I’ve learned a few things about that demon, in the process of writing this book. Chief among those things is fact that just about everyone who has ever dared anything has had to face that demon. What seems a solitary fight is in fact a universal one, and this is not a fact the enemy would like shared.

It would much prefer we remain afraid and question nothing.
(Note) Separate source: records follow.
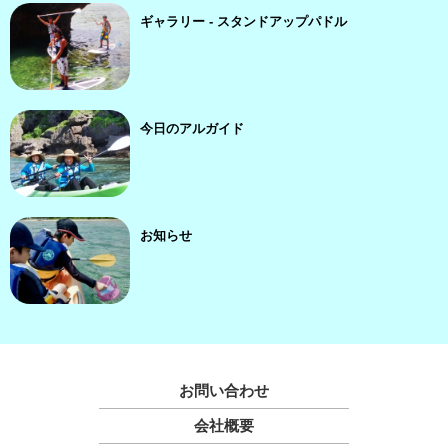
ギャラリー - スタンドアップパドル
今日のアルガイド
お知らせ
お問い合わせ
会社概要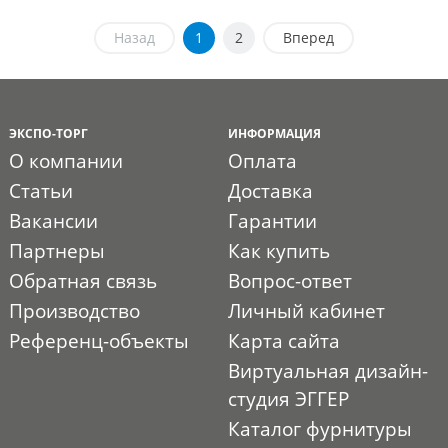
Назад
1
2
Вперед
ЭКСПО-ТОРГ
ИНФОРМАЦИЯ
О компании
Оплата
Статьи
Доставка
Вакансии
Гарантии
Партнеры
Как купить
Обратная связь
Вопрос-ответ
Производство
Личный кабинет
Референц-объекты
Карта сайта
Виртуальная дизайн-
студия ЭГГЕР
Каталог фурнитуры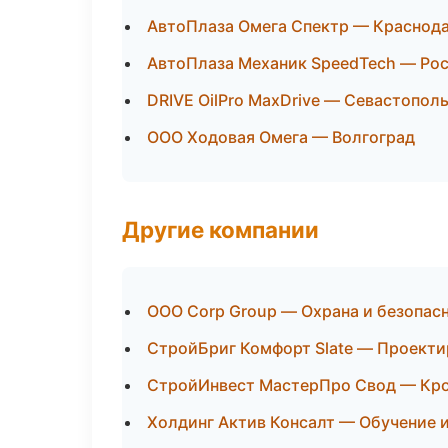
АвтоПлаза Омега Спектр — Краснод
АвтоПлаза Механик SpeedTech — Ро
DRIVE OilPro MaxDrive — Севастопол
ООО Ходовая Омега — Волгоград
Другие компании
ООО Corp Group — Охрана и безопасн
СтройБриг Комфорт Slate — Проекти
СтройИнвест МастерПро Свод — Кро
Холдинг Актив Консалт — Обучение и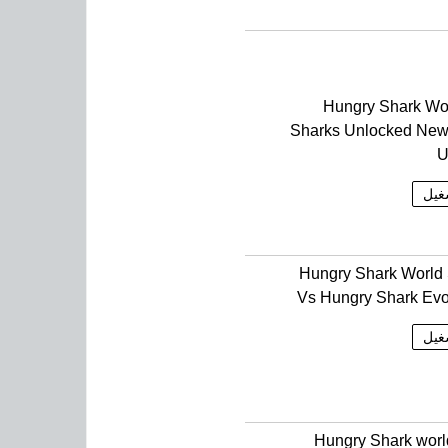
Hungry Shark Wor
Sharks Unlocked New
U
غيل
Hungry Shark World
Vs Hungry Shark Evo
غيل
Hungry Shark wor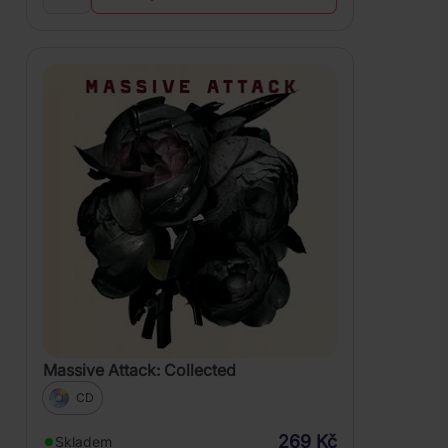
Massive Attack: Collected
CD
269 Kč
Skladem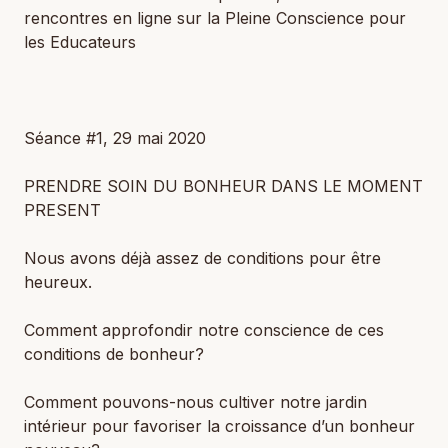
rencontres en ligne sur la Pleine Conscience pour
les Educateurs
Séance #1, 29 mai 2020
PRENDRE SOIN DU BONHEUR DANS LE MOMENT
PRESENT
Nous avons déjà assez de conditions pour être
heureux.
Comment approfondir notre conscience de ces
conditions de bonheur?
Comment pouvons-nous cultiver notre jardin
intérieur pour favoriser la croissance d’un bonheur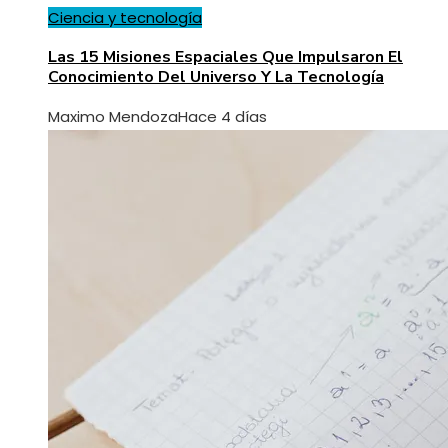
Ciencia y tecnología
Las 15 Misiones Espaciales Que Impulsaron El
Conocimiento Del Universo Y La Tecnología
Maximo Mendoza
Hace 4 días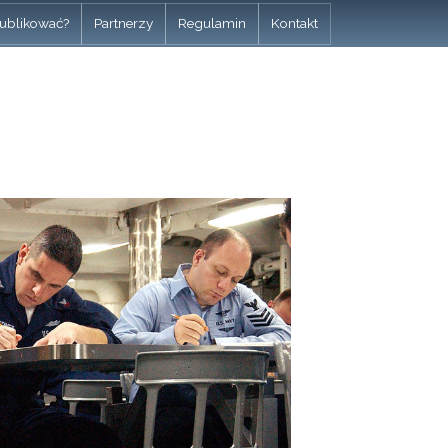
ublikować?
Partnerzy
Regulamin
Kontakt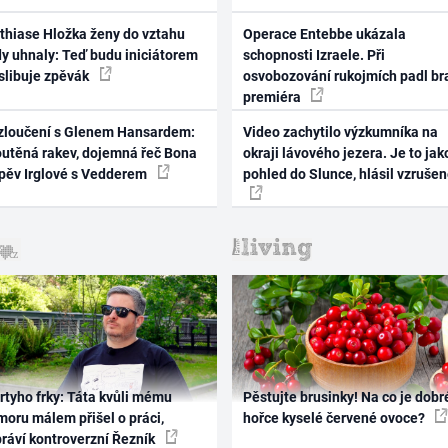
thiase Hložka ženy do vztahu
Operace Entebbe ukázala
dy uhnaly: Teď budu iniciátorem
schopnosti Izraele. Při
 slibuje zpěvák
osvobozování rukojmích padl br
premiéra
zloučení s Glenem Hansardem:
Video zachytilo výzkumníka na
outěná rakev, dojemná řeč Bona
okraji lávového jezera. Je to jak
zpěv Irglové s Vedderem
pohled do Slunce, hlásil vzruše
rtyho frky: Táta kvůli mému
Pěstujte brusinky! Na co je dobr
oru málem přišel o práci,
hořce kyselé červené ovoce?
práví kontroverzní Řezník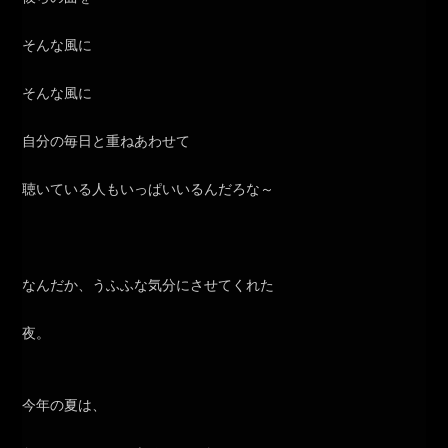
そんな風に
そんな風に
自分の毎日と重ねあわせて
聴いている人もいっぱいいるんだろな～
なんだか、うふふな気分にさせてくれた
夜。
今年の夏は、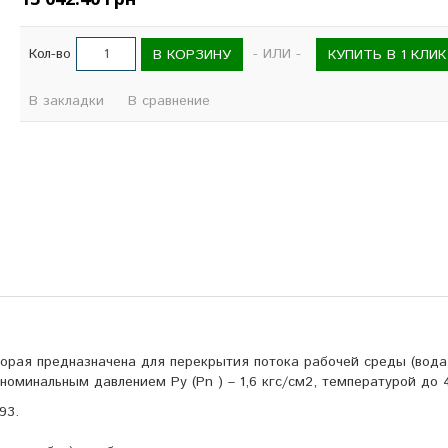
Кол-во
- ИЛИ -
В КОРЗИНУ
КУПИТЬ В 1 КЛИК
В закладки
В сравнение
орая предназначена для перекрытия потока рабочей среды (вода,
номинальным давлением Ру (Pn ) – 1,6 кгс/см2, температурой до 
93.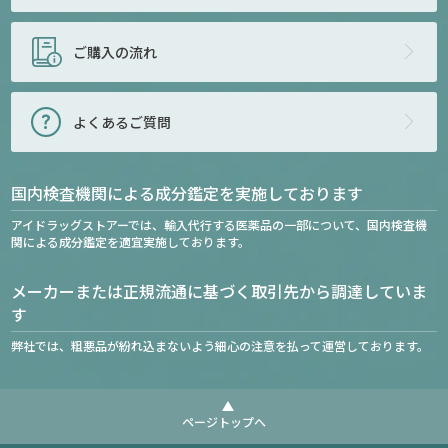
ご購入の流れ
よくあるご質問
国内検査機関による成分鑑定を実施しております
アイドラッグストアーでは、輸入代行する医薬品の一部について、国内検査機
関による成分鑑定を適宜実施しております。
メーカーまたは正規流通に基づく取引先から調達していま
す
弊社では、粗悪品が紛れ込まないよう細心の注意を払って運営しております。
ページトップへ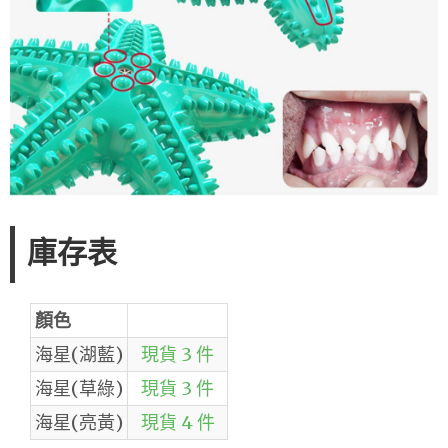
庫存表
顏色
海星(湖藍)
現貨 3 件
海星(草綠)
現貨 3 件
海星(亮黃)
現貨 4 件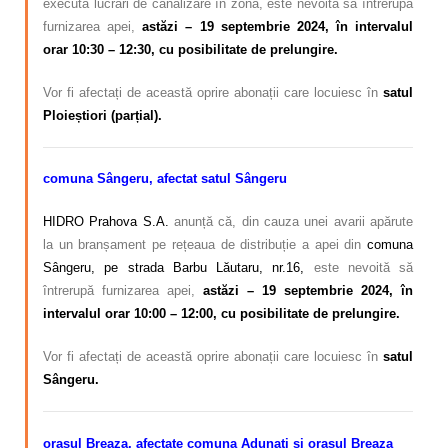
execută lucrări de canalizare în zonă, este nevoită să întrerupă
furnizarea apei,
astăzi – 19 septembrie 2024, în intervalul
orar 10:30 – 12:30, cu posibilitate de prelungire.
Vor fi afectați de această oprire abonații care locuiesc în
satul
Ploieștiori (parțial).
comuna Sângeru, afectat satul Sângeru
HIDRO Prahova S.A.
anunță că, din cauza unei avarii apărute
la un branșament pe rețeaua de distribuție a apei din
comuna
Sângeru, pe strada Barbu Lăutaru, nr.16,
este nevoită să
întrerupă furnizarea apei,
astăzi – 19 septembrie 2024, în
intervalul orar 10:00 – 12:00, cu posibilitate de prelungire.
Vor fi afectați de această oprire abonații care locuiesc în
satul
Sângeru.
orașul Breaza, afectate comuna Adunați și orașul Breaza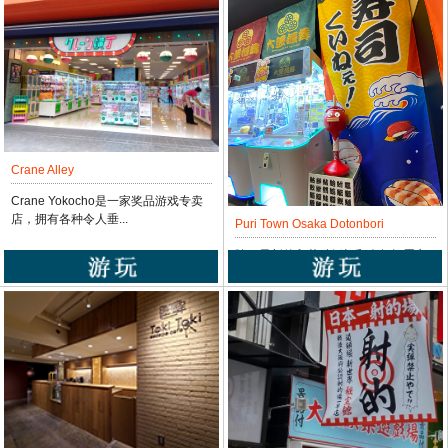
Crane Alley
Crane Yokocho是一家奖品游戏专卖
店，拥有各种令人垂...
Puri Town Osaka Dotonbori
除了最新的印花贴纸机和人气扭蛋之
外，还有各种独...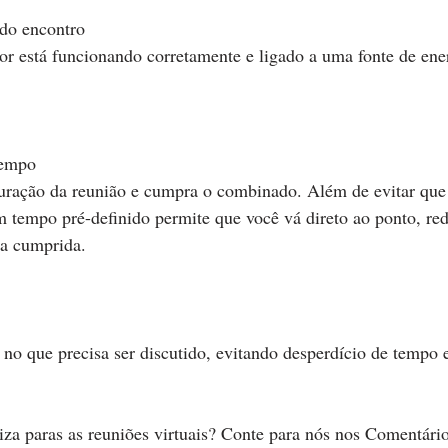
s do encontro
 está funcionando corretamente e ligado a uma fonte de energ
 tempo
uração da reunião e cumpra o combinado. Além de evitar que 
um tempo pré-definido permite que você vá direto ao ponto, red
ja cumprida.
o que precisa ser discutido, evitando desperdício de tempo e
za paras as reuniões virtuais? Conte para nós nos Comentário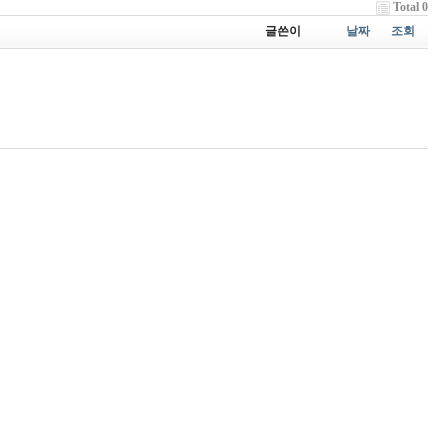
Total 0
글쓴이
날짜
조회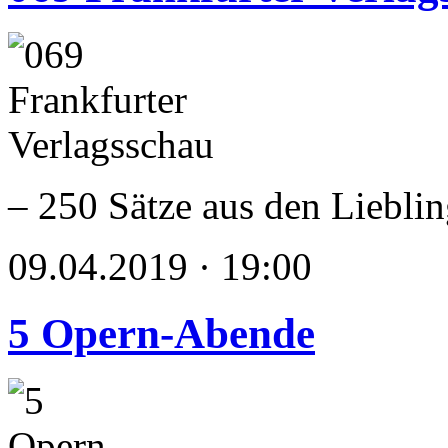
– 250 Sätze aus den Liebli
09.04.2019 · 19:00
5 Opern-Abende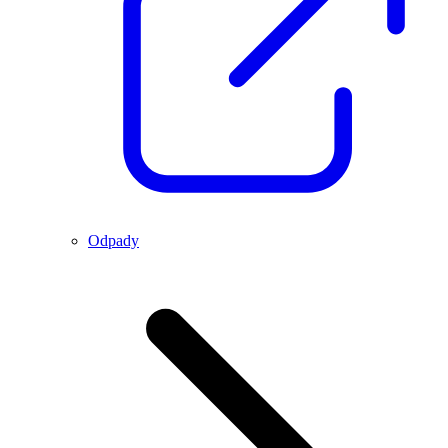
Odpady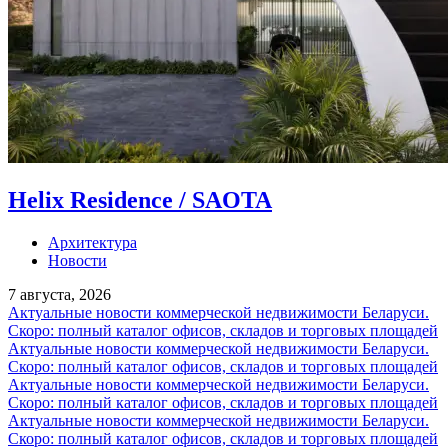
Helix Residence / SAOTA
Архитектура
Новости
7 августа, 2026
Актуальные новости коммерческой недвижимости Беларуси.
Скоро: полный каталог офисов, складов и торговых площадей
Актуальные новости коммерческой недвижимости Беларуси.
Скоро: полный каталог офисов, складов и торговых площадей
Актуальные новости коммерческой недвижимости Беларуси.
Скоро: полный каталог офисов, складов и торговых площадей
Актуальные новости коммерческой недвижимости Беларуси.
Скоро: полный каталог офисов, складов и торговых площадей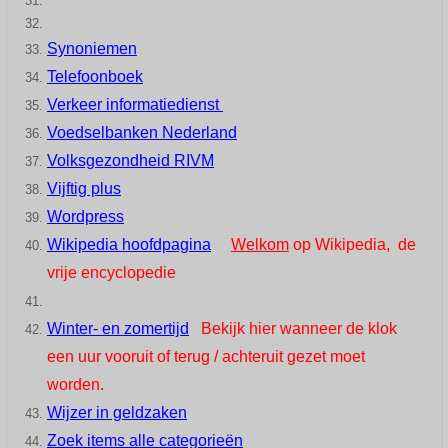
Synoniemen
Telefoonboek
Verkeer informatiedienst
Voedselbanken Nederland
Volksgezondheid RIVM
Vijftig plus
Wordpress
Wikipedia hoofdpagina
Welkom
op Wikipedia,
de
vrije encyclopedie
Winter- en zomertijd
Bekijk hier wanneer de klok
een uur vooruit of terug / achteruit gezet moet
worden.
Wijzer in geldzaken
Zoek items alle categorieën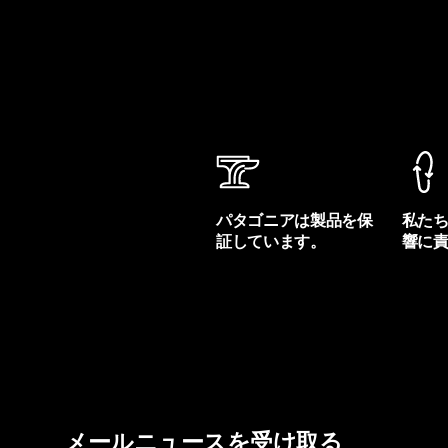
パタゴニアは製品を保
私た
証しています。
響に
製品保証を見る
フット
メールニュースを受け取る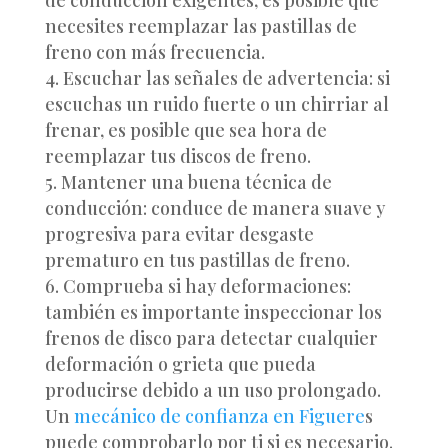
de conducción exigentes, es posible que
necesites reemplazar las pastillas de
freno con más frecuencia.
Escuchar las señales de advertencia: si
escuchas un ruido fuerte o un chirriar al
frenar, es posible que sea hora de
reemplazar tus discos de freno.
Mantener una buena técnica de
conducción: conduce de manera suave y
progresiva para evitar desgaste
prematuro en tus pastillas de freno.
Comprueba si hay deformaciones:
también es importante inspeccionar los
frenos de disco para detectar cualquier
deformación o grieta que pueda
producirse debido a un uso prolongado.
Un
mecánico de confianza en Figuere
s
puede comprobarlo por ti si es necesario.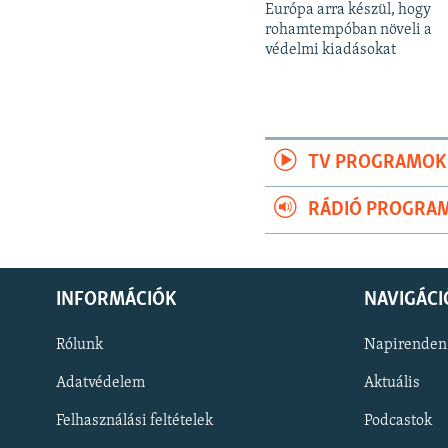
Európa arra készül, hogy
rohamtempóban növeli a
védelmi kiadásokat
TV PROGRAMOK
RÁDIÓ PROGRA
INFORMÁCIÓK
NAVIGÁCI
Rólunk
Napirenden
Adatvédelem
Aktuális
Felhasználási feltételek
Podcastok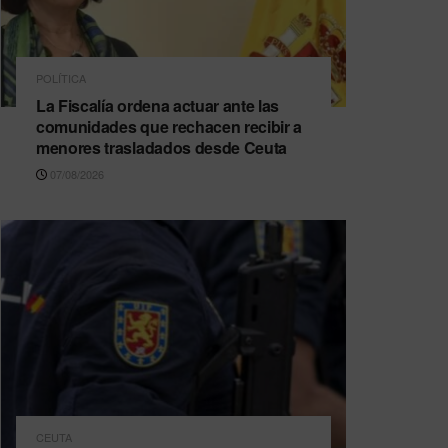
POLÍTICA
La Fiscalía ordena actuar ante las
comunidades que rechacen recibir a
menores trasladados desde Ceuta
07/08/2026
CEUTA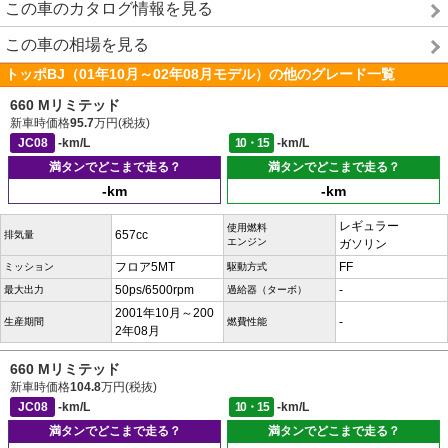
この車のカタログ情報を見る
この車の相場を見る
トッポBJ（01年10月～02年08月モデル）の他のグレード一覧
660 Mリミテッド
新車時価格
95.7
万円(税抜)
JC08
-km/L
10・15
-km/L
満タンでどこまで走る？
満タンでどこまで走る？
-km
-km
レギュラー
使用燃料
657cc
排気量
エンジン
ガソリン
フロア5MT
FF
ミッション
駆動方式
50ps/6500rpm
-
最大出力
過給器（ターボ）
2001年10月～200
-
生産期間
燃費性能
2年08月
660 Mリミテッド
新車時価格
104.8
万円(税抜)
JC08
-km/L
10・15
-km/L
満タンでどこまで走る？
満タンでどこまで走る？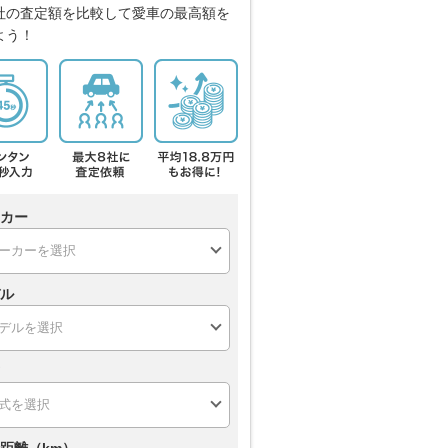
社の査定額を比較して愛車の最高額を
よう！
カー
ル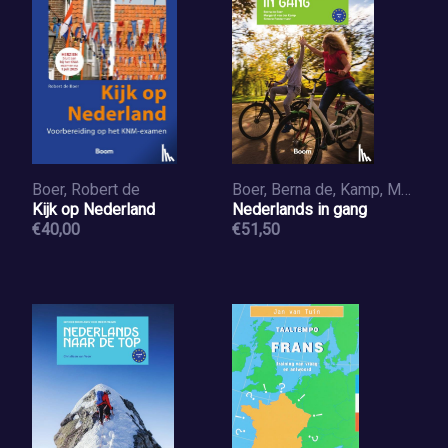
Boer, Robert de
Boer, Berna de, Kamp, Margaret van der, Pentermann, Simone
Kijk op Nederland
Nederlands in gang
€40,00
€51,50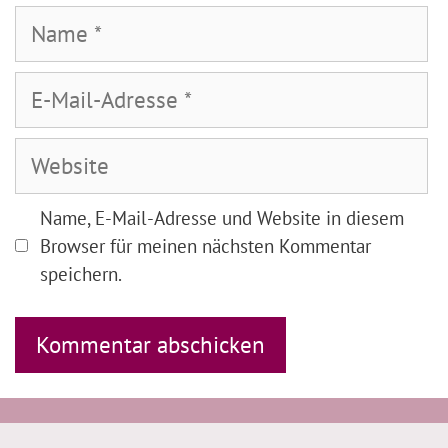
Name
E-
Mail-
Adresse
Website
Name, E-Mail-Adresse und Website in diesem
Browser für meinen nächsten Kommentar
speichern.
Funny thing about fear, it can be used against the enemy. All you have to do is follow it back to your foe and you’ll know where to fight, whom to confront. So in that spirit for the few dozen that may see it, here is

The weight of dreams

If I had the power to grant your dreams
I would scoop aside a piece of garden,
A waterfall with singing reeds,
And place a chair and birds for company,
For you to live for an eternity,
In solitude and unruffled peace.

If I had the power to bring you solace,
I would wisk you far away from those that promise,
Tonight it won’t hurt.
I’d build a castle with ramparts strong,
And foundations fair to hold your truths unassailed,
Knights to slay that terrible dragon.

If it were within my grasp to give you,
Love’s weight in gold and comments,
Eyes to recognize your struggles,
Applause for all those secret moments,
A family of devotees that sing,
Your name and deeds If I could bring,

That one back who understood you so,
Revive with music regret’s foe,
Take you back in time to laughter,
Your past and present forever after
One and the same till all became
That perfect day with her again,

If I could grant you some few words,
For the world to pause and your heart be heard,
The fighting to stop the blood contained,
A chance for all to stop and change,
And listen to truths that you have seen,
For all these fools to have never been,

If I could give you the bullets you need,
To drown the evil and end the seeds,
Of weakness and pathetic misery,
Allow you to judge, execute and oversee,
These silly fools born of mediocrity,
Would I grant these prayers for you,
or for me?

If I could surround you with ones dear,
Drown you in sounds instead of tears,
If I could allow you to destroy those near,
That are not who you are nor will ever fear,
The apocalypse slouching so near,

You power hungry fools that never see,

You world burning madmen whose dreams rest,
On pillars on pain for all that fail your test,
The world would collapse under all our dreams,
That war between words, behind eyes, silently,
That wake us to our need to be devotees,
To impose our wills upon all that disagree,
In spite of those that once spoke for Liberty,

‘Tis a word oft spoke rarely understood,
‘Tis a world much salted by spilling of blood,
Till it’s heard softly woken in the tears that should,
Give pause to those who swing their clubs,
Determined to sculpt us all like the mud,
They use to mold their perfect earth.
If I had the power of all your fictions,
If I was your God of violent conviction,
If this lone man was immortal too,
To rip, rend, and tear so many hearts if you,
Prayed to me and demanded solace,
If you frothed for fervourous murderous promises,
If you sacrificed all that was yours and another’s,

I would still rather die than take on the cover,
Of a white beard, a turban, many hands, some weapons,
To conceal your tiny fears and cries for eden
To obscure your eyes from the desert we live in,
To deny another’s attempt to never deaden,
Their dreams in spite of all your lessons,
I would rather stand tall than kneel before heaven,
And evaporate into nothing and embrace oblivion,
For my words to ring however short and silent,
That I am proud to be merely human.

And my brothers are those whose fears bravely glisten,
And my sisters are the ones who stand alone within,
Those sensitive enough to embrace quiet wisdom,
Sagacious and bold to display honest ignorance,
And one day we will rise, we few, hatred’s children,
To hold the line from you priests, you mad politicians,
Be you president or king, lawyer or banker,
Be you teacher or mother or soldier or manager,
You cannot stop the sane few that strive on still,
To dream despite how many you imprison, crush or kill,
We are the future, we are the best of the heathens,
Who carry your heaven inside our eyes and actions,
Though we are isolated, outnumbered, enemies of the destined,
We that walk in darkness, to serve the light,

We are legion.

And if I were your God I would weep for my children.